Sen. Jeff Kruse (R-Roseburg) is a strong believer. When his 84-year-old father suffered from serious back issues, none of his doctors were able to help. As a last resort, he saw an acupuncturist who finally gave him some relief.
“It’s important, as CCOs develop, that they be as comprehensive as far as medical treatments are available,” Kruse said.
No major legislation
Next session, Goldberg isn’t expected to ask legislators to do major tinkering with the CCOs, which pleases Kruse and Richardson.
“It’s prudent to let the CCOs do some of their own self-development,” Kruse said. “We can do some tweaking around the edges, but from the perspective of the legislative assembly we need to give them another year to develop before we look at any changes.”
Health insurance exchange
However, the insurance exchange is definitely on the target range, and most likely the number one health policy issues facing legislators in the upcoming session.
Legislators are eager to know how the exchange is structured, what the benefit packages will look like and how to mitigate the anticipated increases in insurance premiums.
“I’m not sure there’ll be an incentive for small businesses to join the exchange if they have to pay higher premiums,” Kruse said. “And I’m not sure we’ve built in the incentives necessary or have the economies of scale to make the exchange as viable as it should be.”

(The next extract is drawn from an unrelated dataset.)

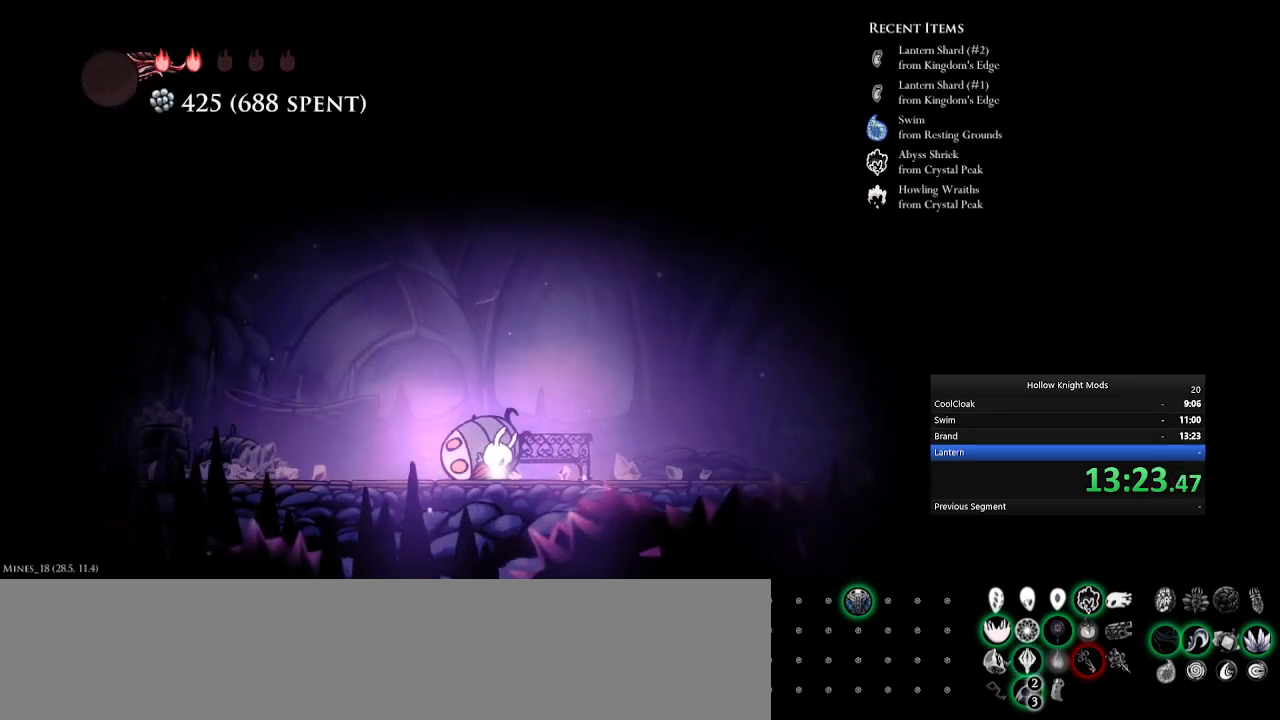
{"keys": ["w"], "events": [[33, "w", "up"], [67, "num5", "down"], [100, "num5", "up"], [133, "q", "down"], [133, "w", "down"], [200, "num5", "down"], [200, "q", "up"], [200, "w", "up"], [233, "num5", "up"], [267, "q", "down"], [267, "w", "down"], [300, "q", "up"], [333, "w", "up"], [367, "num5", "down"], [400, "q", "down"], [400, "w", "down"], [433, "num5", "up"], [467, "q", "up"], [467, "w", "up"], [500, "w", "down"]]}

He thinks it’s perfectly fine for state employees and school teachers to purchase their health coverage through the exchange. “That way, we can get to economies of scale,” said Kruse, who’s had conversations with the governor about seeking a federal waiver so people on Medicare can also join the exchange. “Part of the problem with transformation thus far is all we’re talking about is Medicaid and not comprehensive healthcare.”
Once the Affordable Care Act is fully implemented, in 2014, another 200,000 people are expected to qualify for Medicaid.
“The expansion population gives me great concern; it’s not that those people aren’t important but we need to look at the impact on the rest of the system and what it means moving forward,” Kruse said. “The feds say they’re going to pay for their care for two years and then it drops down to the regular reimbursement rates. Where is that money going to come from? I’m hoping we’ll have a full discussion nest session about that additional population. One of the things we’re supposed to do is look five to ten years down the line at the impact of our decisions, not just the immediate future.”